*** Provided records ***
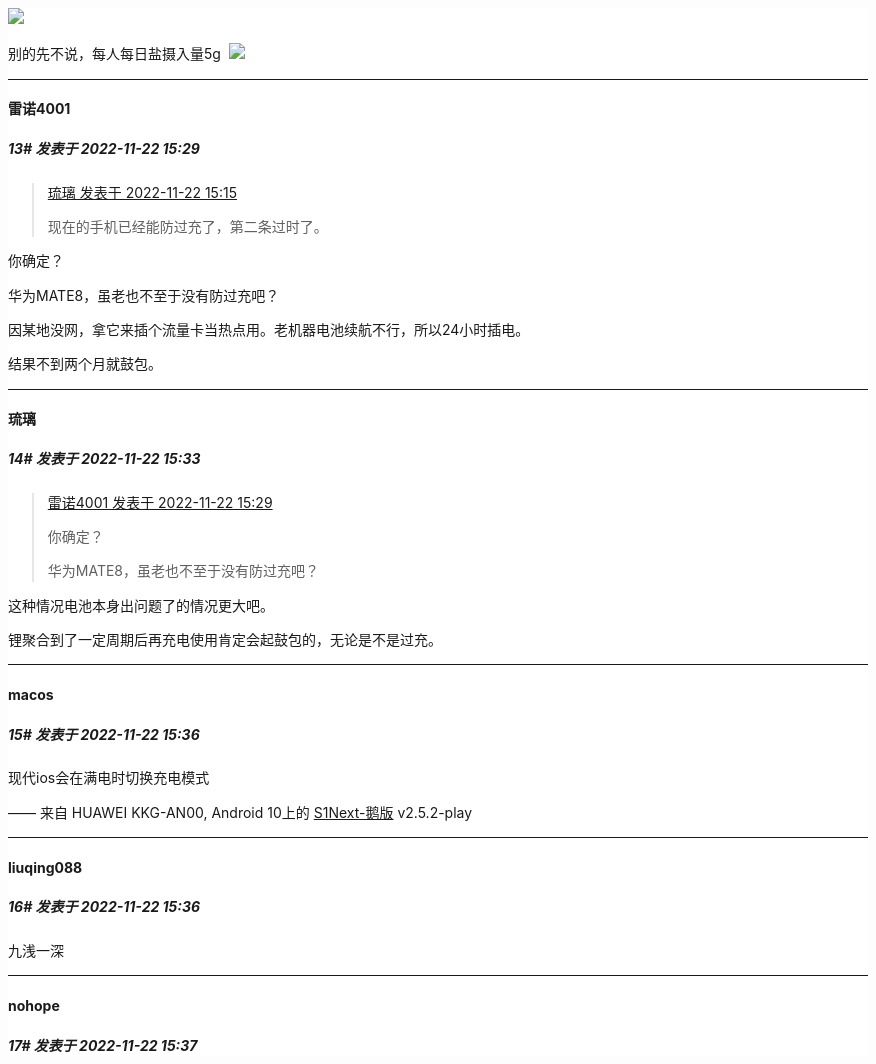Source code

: <img src="http://dg.cnsoc.org/images/ssbt2022b.jpg" referrerpolicy="no-referrer">

别的先不说，每人每日盐摄入量5g  <img src="https://static.saraba1st.com/image/smiley/face2017/002.png" referrerpolicy="no-referrer">

*****

####  雷诺4001  
##### 13#       发表于 2022-11-22 15:29

<blockquote><a href="httphttps://bbs.saraba1st.com/2b/forum.php?mod=redirect&amp;goto=findpost&amp;pid=58554091&amp;ptid=2106331" target="_blank">琉璃 发表于 2022-11-22 15:15</a>

现在的手机已经能防过充了，第二条过时了。</blockquote>
你确定？

华为MATE8，虽老也不至于没有防过充吧？

因某地没网，拿它来插个流量卡当热点用。老机器电池续航不行，所以24小时插电。

结果不到两个月就鼓包。

*****

####  琉璃  
##### 14#       发表于 2022-11-22 15:33

<blockquote><a href="httphttps://bbs.saraba1st.com/2b/forum.php?mod=redirect&amp;goto=findpost&amp;pid=58554329&amp;ptid=2106331" target="_blank">雷诺4001 发表于 2022-11-22 15:29</a>

你确定？

华为MATE8，虽老也不至于没有防过充吧？</blockquote>
这种情况电池本身出问题了的情况更大吧。

锂聚合到了一定周期后再充电使用肯定会起鼓包的，无论是不是过充。

*****

####  macos  
##### 15#       发表于 2022-11-22 15:36

现代ios会在满电时切换充电模式

—— 来自 HUAWEI KKG-AN00, Android 10上的 [S1Next-鹅版](https://github.com/ykrank/S1-Next/releases) v2.5.2-play

*****

####  liuqing088  
##### 16#       发表于 2022-11-22 15:36

九浅一深

*****

####  nohope  
##### 17#       发表于 2022-11-22 15:37
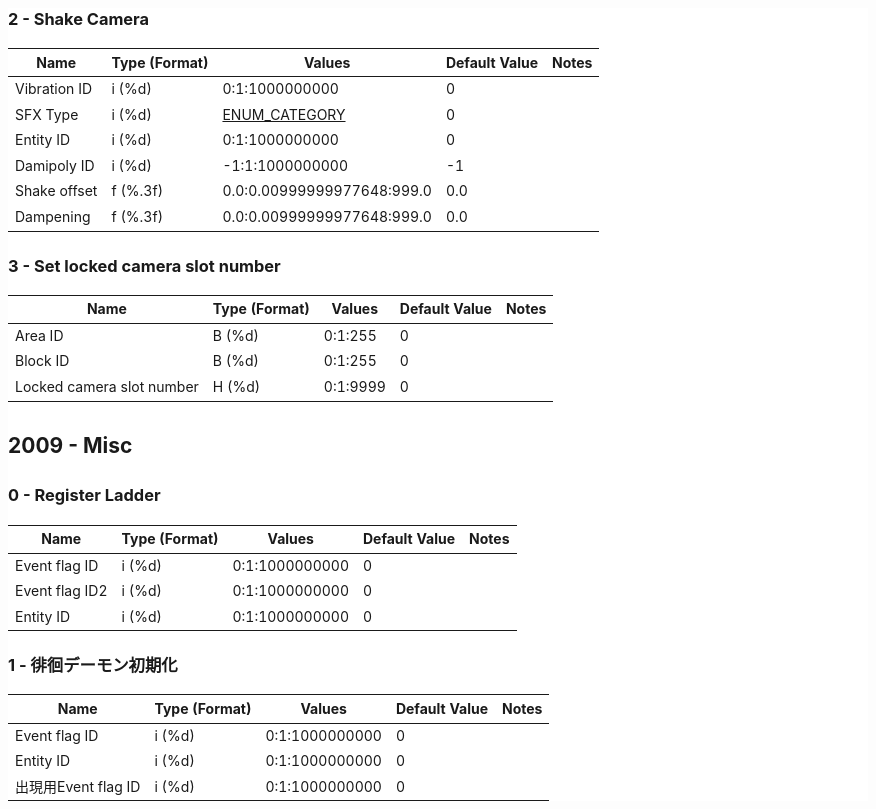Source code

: ### 2 - Shake Camera

| Name | Type (Format) | Values | Default Value | Notes |
|-|-|-|-|-|
| Vibration ID | i (%d) | 0:1:1000000000 | 0 | |
| SFX Type | i (%d) | [ENUM_CATEGORY](enums.md#ENUM_CATEGORY) | 0 | |
| Entity ID | i (%d) | 0:1:1000000000 | 0 | |
| Damipoly ID | i (%d) | -1:1:1000000000 | -1 | |
| Shake offset | f (%.3f) | 0.0:0.00999999977648:999.0 | 0.0 | |
| Dampening | f (%.3f) | 0.0:0.00999999977648:999.0 | 0.0 | |

### 3 - Set locked camera slot number

| Name | Type (Format) | Values | Default Value | Notes |
|-|-|-|-|-|
| Area ID | B (%d) | 0:1:255 | 0 | |
| Block ID | B (%d) | 0:1:255 | 0 | |
| Locked camera slot number | H (%d) | 0:1:9999 | 0 | |

## 2009 - Misc

### 0 - Register Ladder

| Name | Type (Format) | Values | Default Value | Notes |
|-|-|-|-|-|
| Event flag ID | i (%d) | 0:1:1000000000 | 0 | |
| Event flag ID2 | i (%d) | 0:1:1000000000 | 0 | |
| Entity ID | i (%d) | 0:1:1000000000 | 0 | |

### 1 - 徘徊デーモン初期化

| Name | Type (Format) | Values | Default Value | Notes |
|-|-|-|-|-|
| Event flag ID | i (%d) | 0:1:1000000000 | 0 | |
| Entity ID | i (%d) | 0:1:1000000000 | 0 | |
| 出現用Event flag ID | i (%d) | 0:1:1000000000 | 0 | |
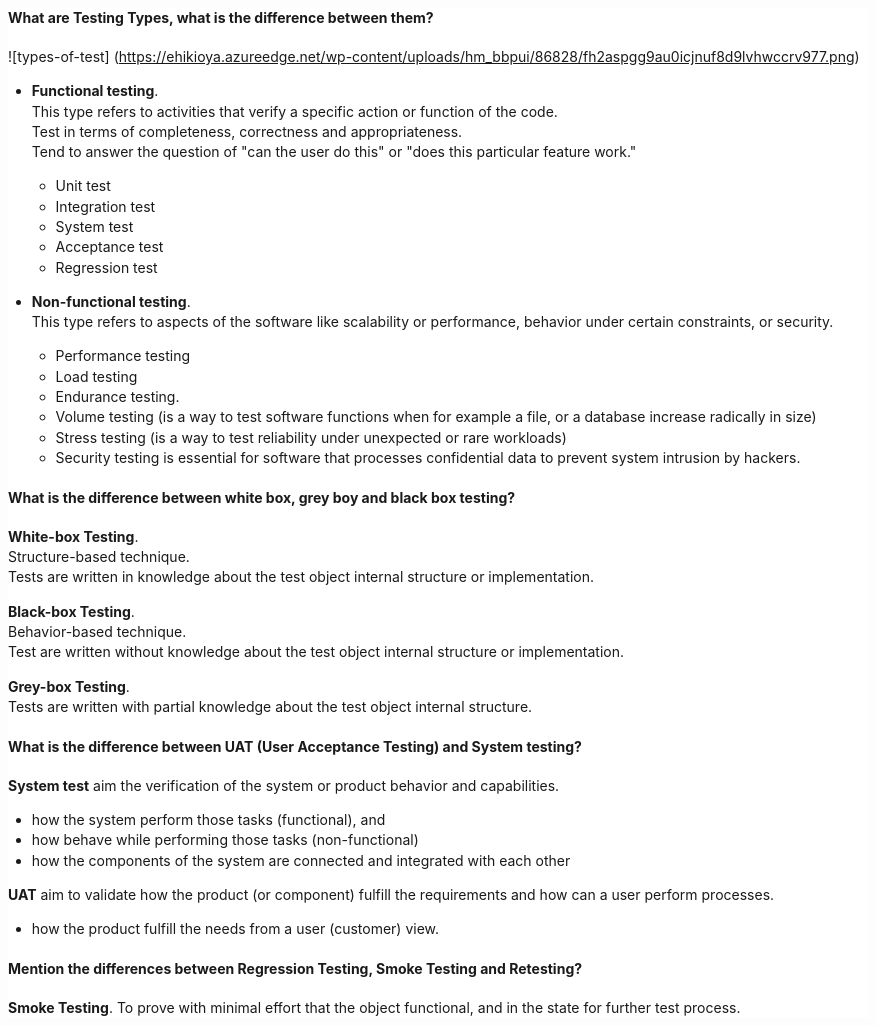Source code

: #### What are Testing Types, what is the difference between them?
![types-of-test] (https://ehikioya.azureedge.net/wp-content/uploads/hm_bbpui/86828/fh2aspgg9au0icjnuf8d9lvhwccrv977.png)

- **Functional testing**.<br>
This type refers to activities that verify a specific action or function of the code.<br> 
Test in terms of completeness, correctness and appropriateness.<br>
Tend to answer the question of "can the user do this" or "does this particular feature work."
    - Unit test
    - Integration test
    - System test
    - Acceptance test
    - Regression test
    
- **Non-functional testing**.<br>
This type refers to aspects of the software like scalability or performance, behavior under certain constraints, or security.<br> 
    - Performance testing
    - Load testing 
    - Endurance testing. 
    - Volume testing (is a way to test software functions when for example a file, or a database increase radically in size) 
    - Stress testing (is a way to test reliability under unexpected or rare workloads) 
    - Security testing is essential for software that processes confidential data to prevent system intrusion by hackers.


#### What is the difference between white box, grey boy and black box testing?
**White-box Testing**.<br> Structure-based technique.<br>
Tests are written in knowledge about the test object internal structure or implementation.<br>

**Black-box Testing**.<br> Behavior-based technique.<br>
Test are written without knowledge about the test object internal structure or implementation.

**Grey-box Testing**.<br> Tests are written with partial knowledge about the test object internal structure.

#### What is the difference between UAT (User Acceptance Testing) and System testing?
**System test** aim the verification of the system or product behavior and capabilities.<br>
- how the system perform those tasks (functional), and 
- how behave while performing those tasks (non-functional)
- how the components of the system are connected and integrated with each other

**UAT** aim to validate how the product (or component) fulfill the requirements and how can a user perform processes.
- how the product fulfill the needs from a user (customer) view.

#### Mention the differences between Regression Testing, Smoke Testing and Retesting?
**Smoke Testing**. To prove with minimal effort that the object functional, and in the state for further test process.

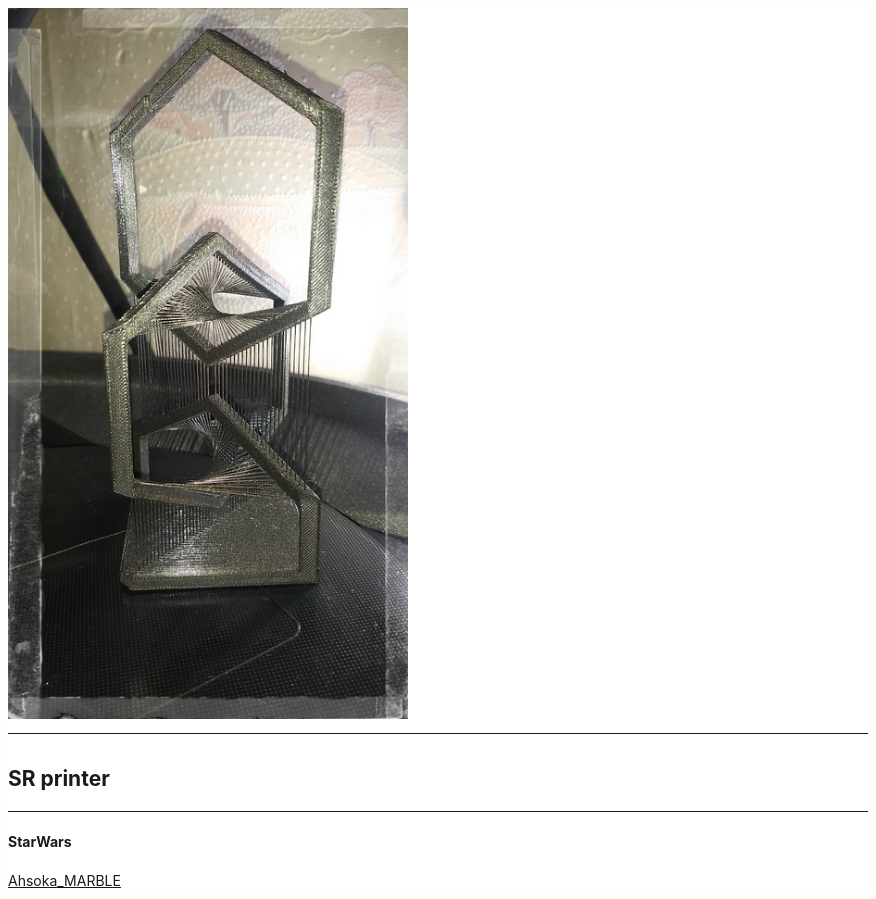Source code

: <img align="center" width=400 src="./gallery/FinalTensegrity.png"/>

***
## SR printer

***
#### StarWars

[Ahsoka_MARBLE]()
*** End of Provided records ***
## Task prompt
Set down exactly, line for line, the data from the line that contains "- Integration test" through its last line, keeping pictures out.

## Output of the task
    - Integration test
    - System test
    - Acceptance test
    - Regression test
    
- **Non-functional testing**.<br>
This type refers to aspects of the software like scalability or performance, behavior under certain constraints, or security.<br> 
    - Performance testing
    - Load testing 
    - Endurance testing. 
    - Volume testing (is a way to test software functions when for example a file, or a database increase radically in size) 
    - Stress testing (is a way to test reliability under unexpected or rare workloads) 
    - Security testing is essential for software that processes confidential data to prevent system intrusion by hackers.


#### What is the difference between white box, grey boy and black box testing?
**White-box Testing**.<br> Structure-based technique.<br>
Tests are written in knowledge about the test object internal structure or implementation.<br>

**Black-box Testing**.<br> Behavior-based technique.<br>
Test are written without knowledge about the test object internal structure or implementation.

**Grey-box Testing**.<br> Tests are written with partial knowledge about the test object internal structure.

#### What is the difference between UAT (User Acceptance Testing) and System testing?
**System test** aim the verification of the system or product behavior and capabilities.<br>
- how the system perform those tasks (functional), and 
- how behave while performing those tasks (non-functional)
- how the components of the system are connected and integrated with each other

**UAT** aim to validate how the product (or component) fulfill the requirements and how can a user perform processes.
- how the product fulfill the needs from a user (customer) view.

#### Mention the differences between Regression Testing, Smoke Testing and Retesting?
**Smoke Testing**. To prove with minimal effort that the object functional, and in the state for further test process.

Source code

: <img align="center" width=400 src="./gallery/FinalTensegrity.png"/>

***
## SR printer

***
#### StarWars

[Ahsoka_MARBLE]()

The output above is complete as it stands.